David Plouffe, Obama’s 2008 campaign manager, who will become a senior adviser to the president as early as the first week of January, is perhaps the most significant addition to Obama’s staff. He is expected to take an expansive new role including running the embattled White House press and messaging operations, people with knowledge of the situation told POLITICO.
White House staffers hope the organization-minded Plouffe — combined with the steadying hand of interim chief of staff Pete Rouse — will professionalize an improvisational and, at times, chaotic organizational chart centered on former chief of staff Rahm Emanuel, a domineering figure during the administration’s first two years.

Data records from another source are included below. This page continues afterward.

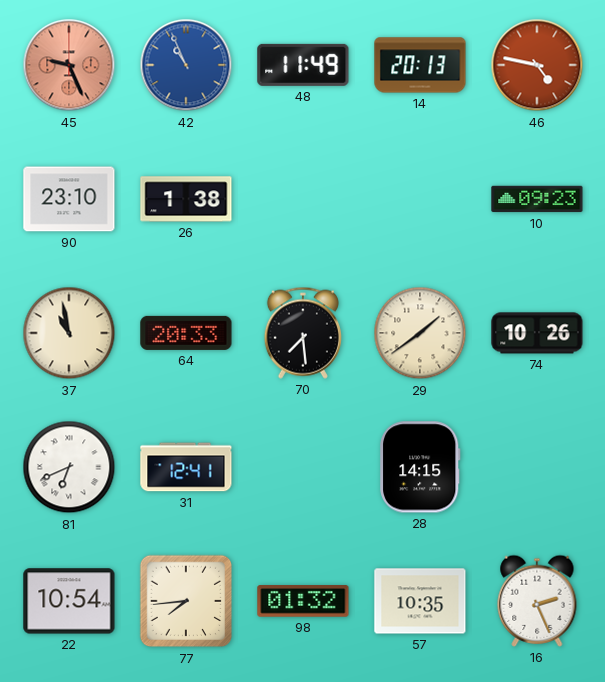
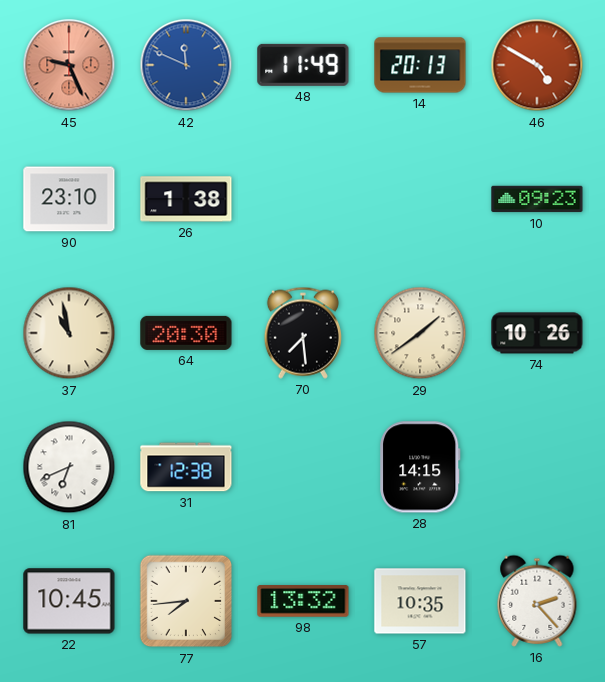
42: 10:56 -> 11:49
46: 4:47 -> 4:50
64: 20:33 -> 20:30
31: 12:41 -> 12:38
22: 10:54 -> 10:45
98: 01:32 -> 13:32
16: 2:26 -> 2:23
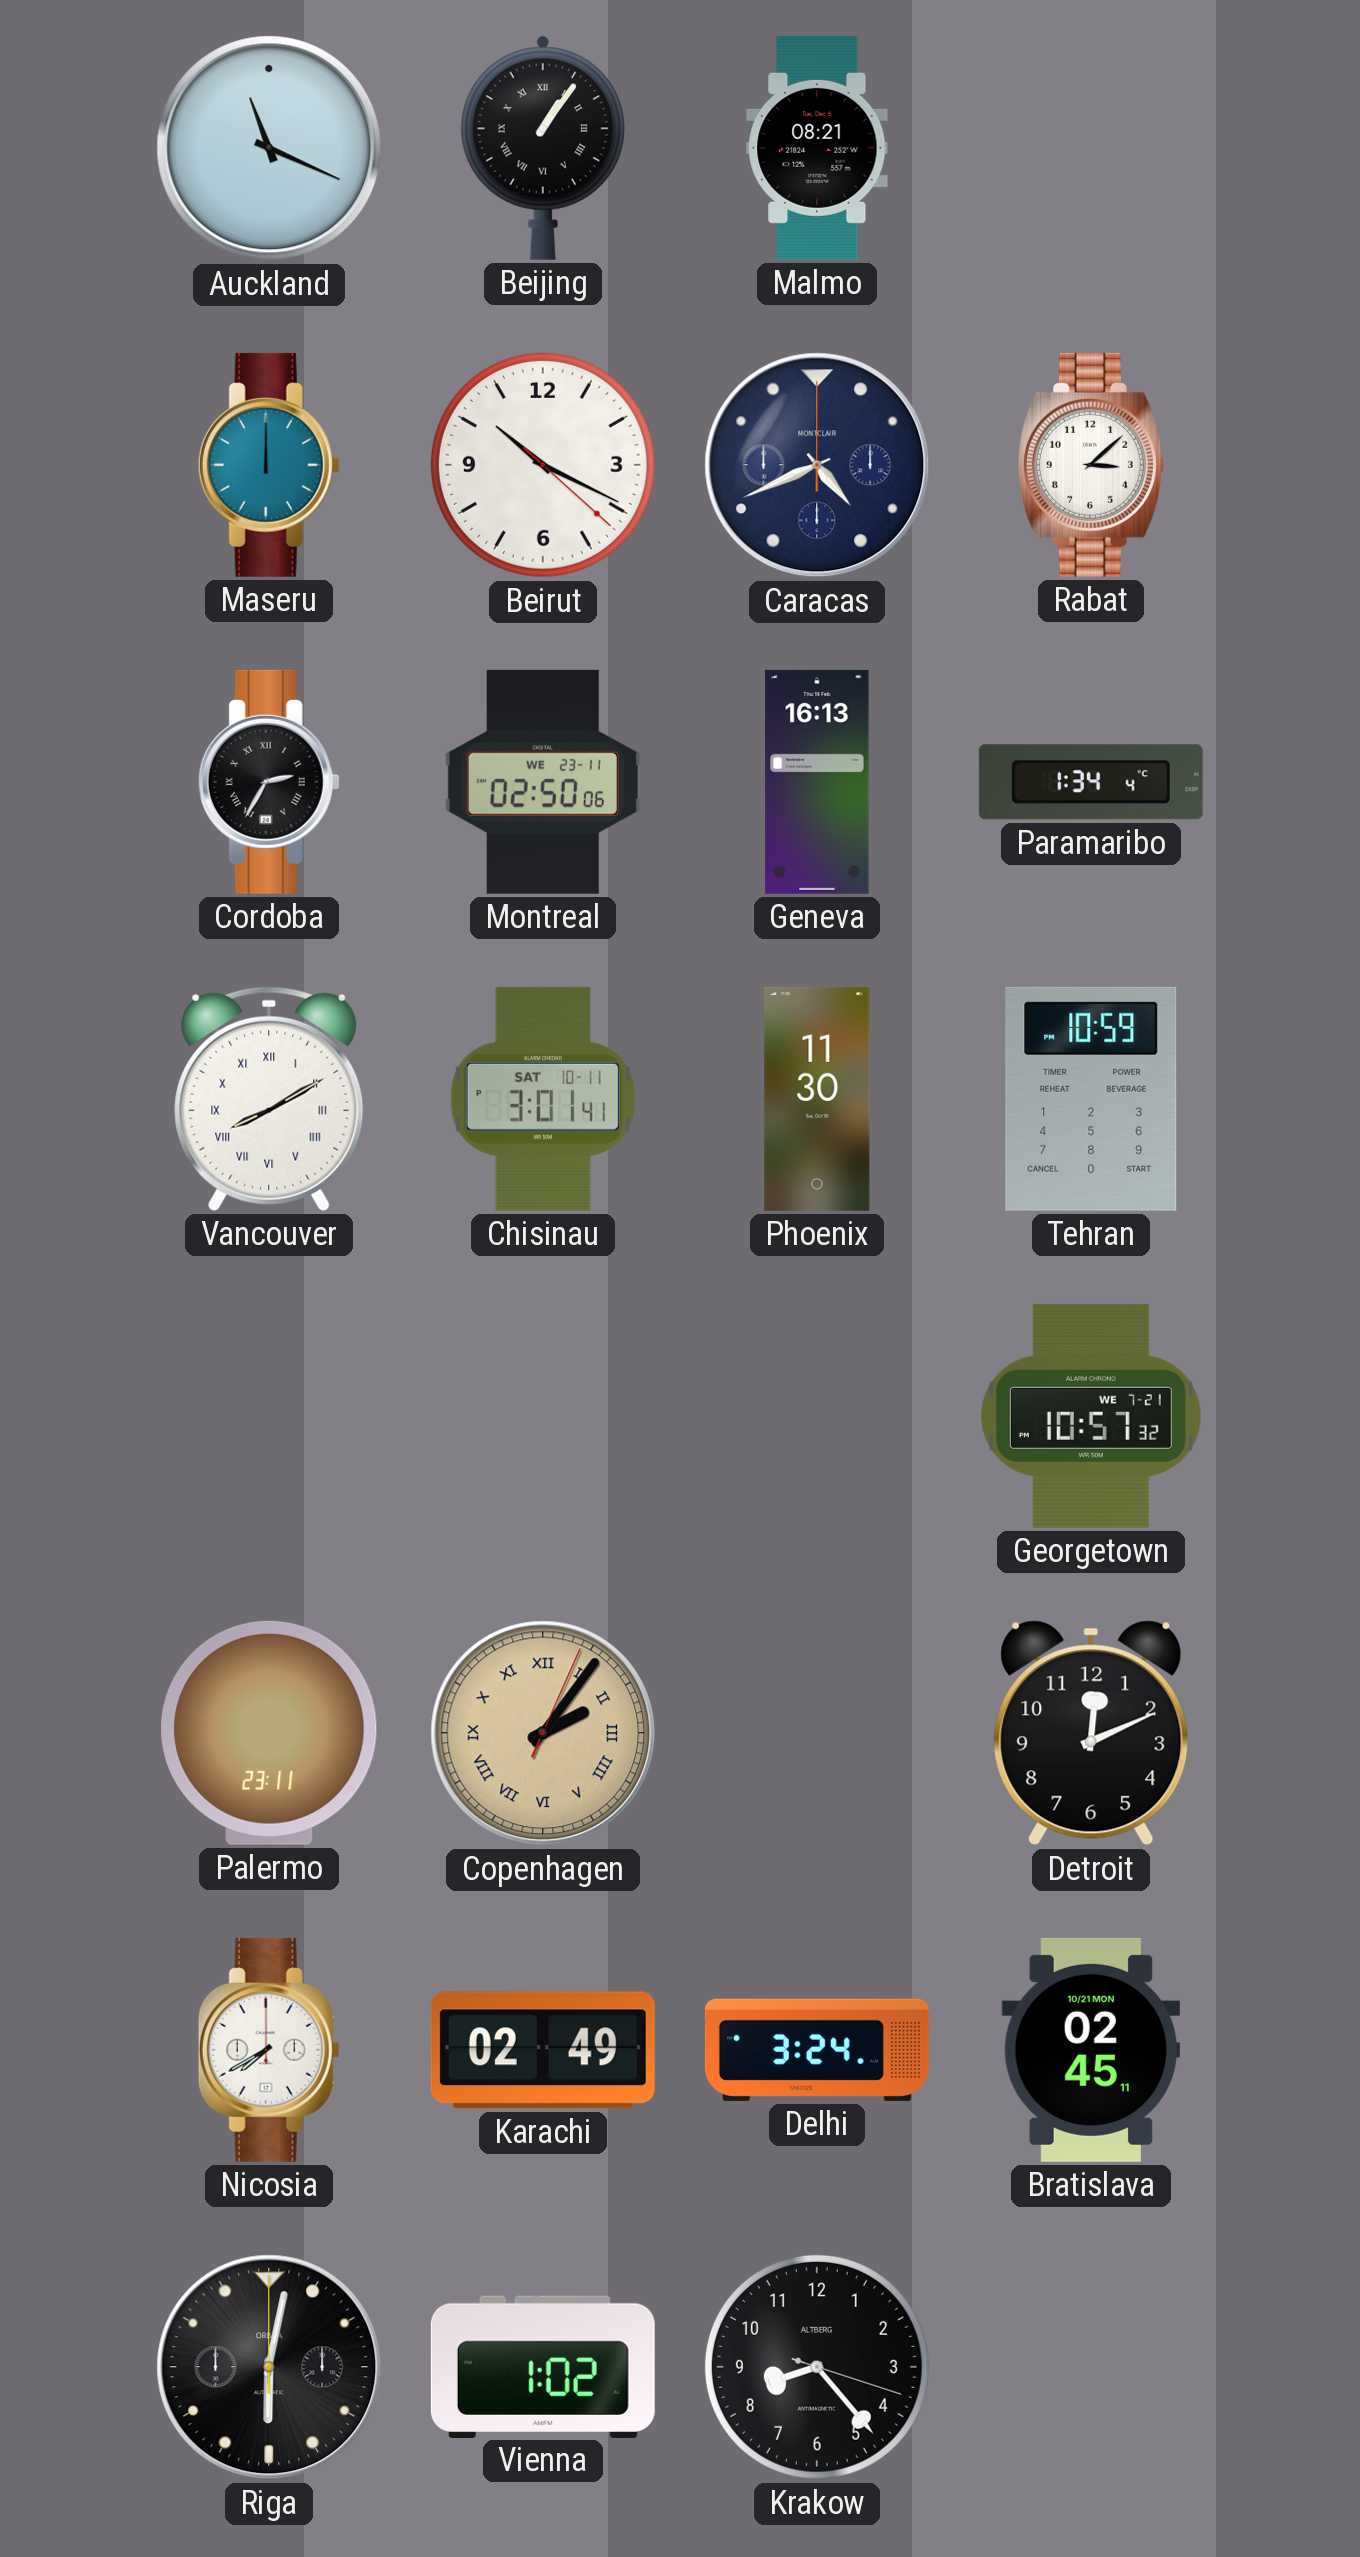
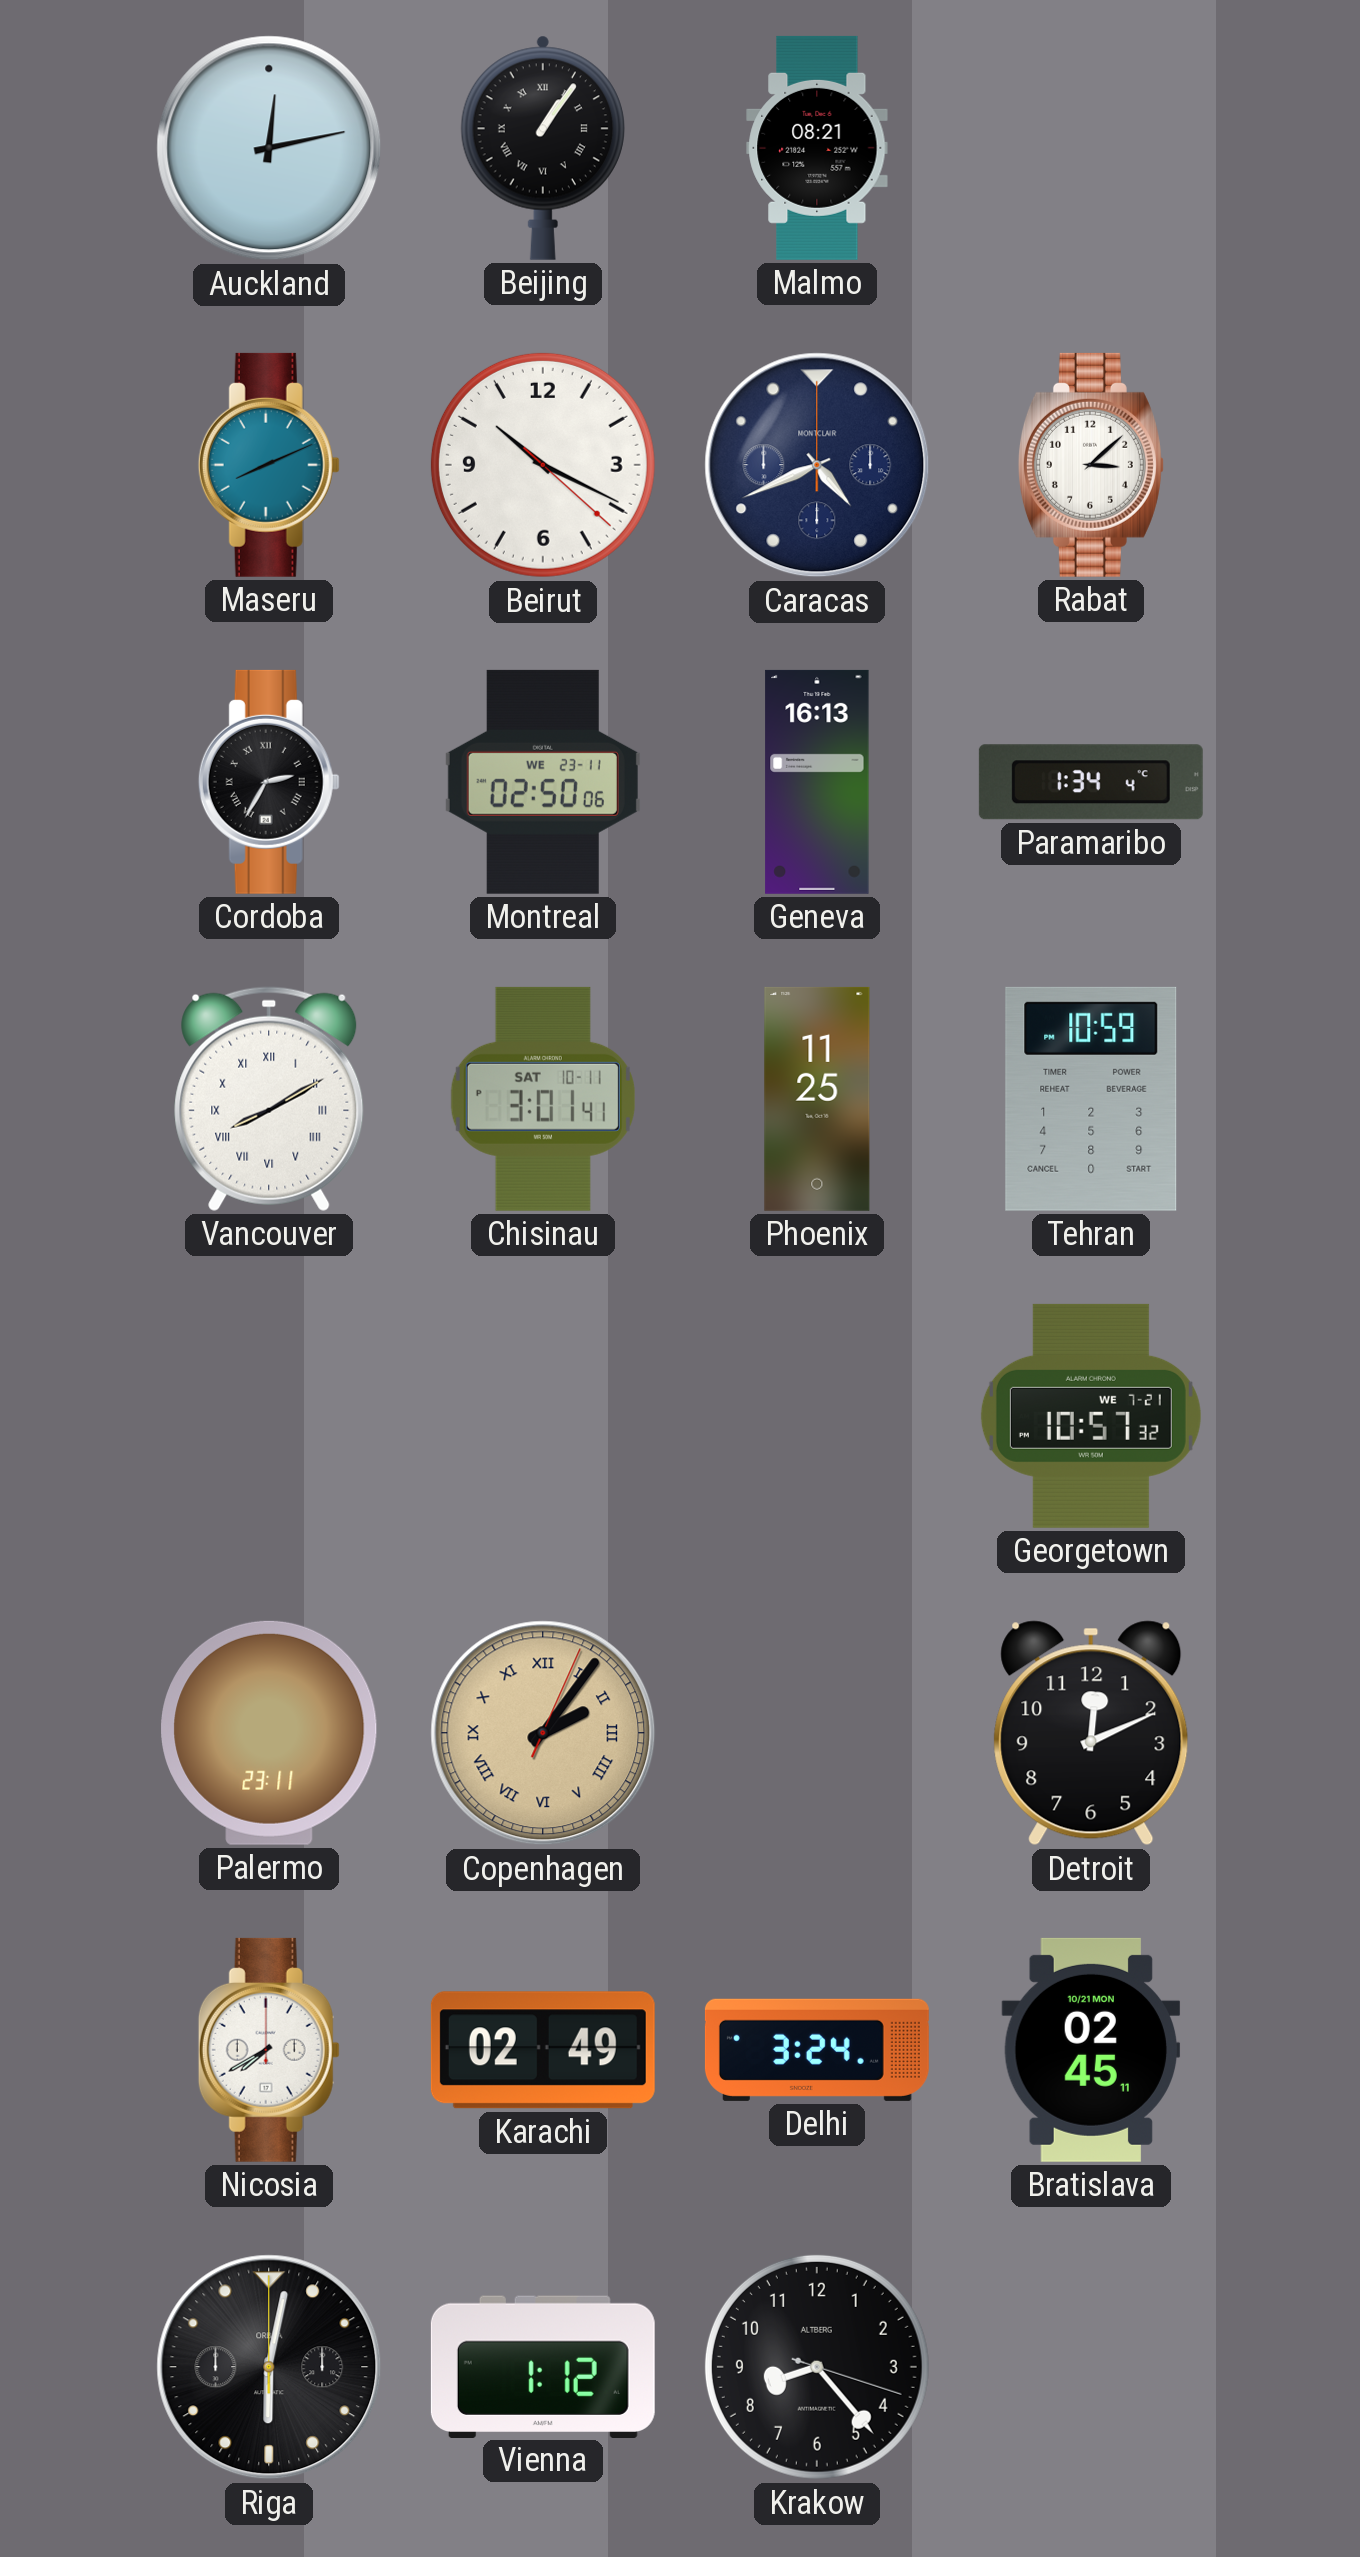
Auckland: 11:19 -> 12:13
Maseru: 12:00 -> 8:11
Phoenix: 11:30 -> 11:25
Vienna: 1:02 -> 1:12
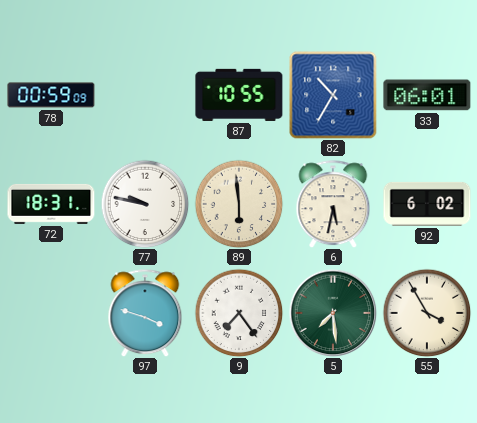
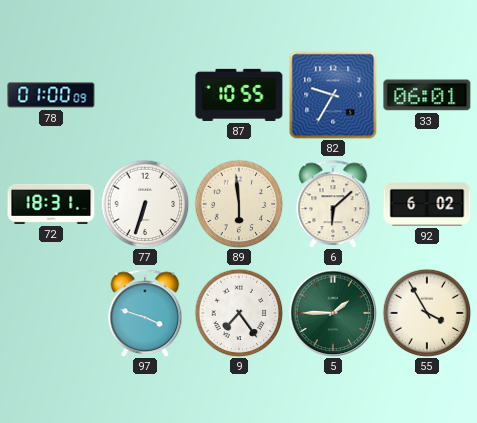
78: 00:59 -> 01:00
82: 10:35 -> 9:35
77: 9:47 -> 6:33
6: 5:32 -> 6:08
5: 7:29 -> 1:45
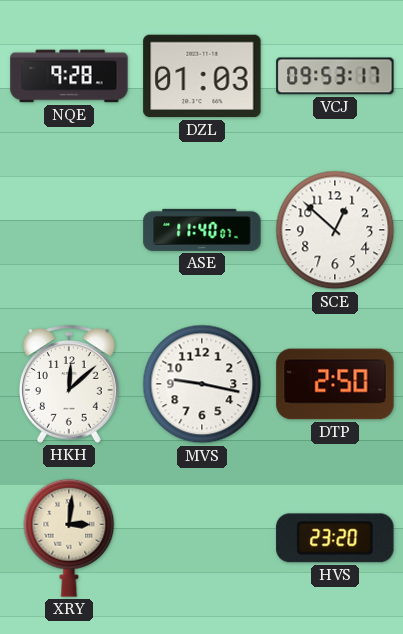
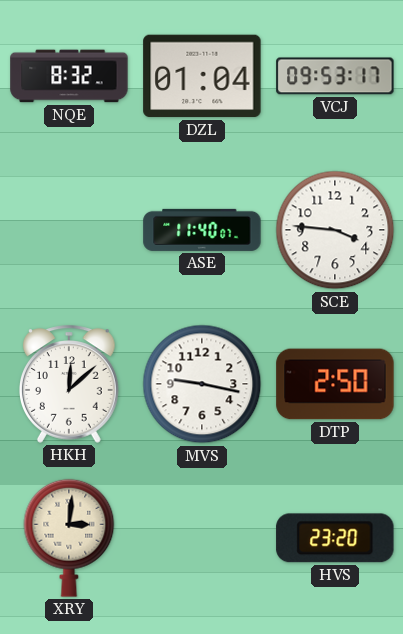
NQE: 9:28 -> 8:32
DZL: 01:03 -> 01:04
SCE: 12:52 -> 3:46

Obama’s thinking on other specifics of his reconfigured West Wing — as well as a new campaign operation and Democratic National Committee structure — is largely unknown. But changes are expected across the administration, with familiar faces moving into new roles, both inside and outside the White House, and some unfamiliar ones joining the ranks.
“The president has talked to a bunch of different people throughout this process on how to do the reorganization,” one official said. “You’ll definitely see faces that are new.”
But the lame-duck legislative session has consumed almost all the time and energy of senior staffers, especially Rouse, who is now more likely to use the president’s Hawaiian vacation to put the finishing touches on a broader reorganization plan.
Obama’s advisers, a tight-lipped and fiercely loyal group, have expressed increasing impatience with the pace of the reorganization, not so much out of fear for their jobs but out of the uncertainty of knowing precisely who is in charge of what.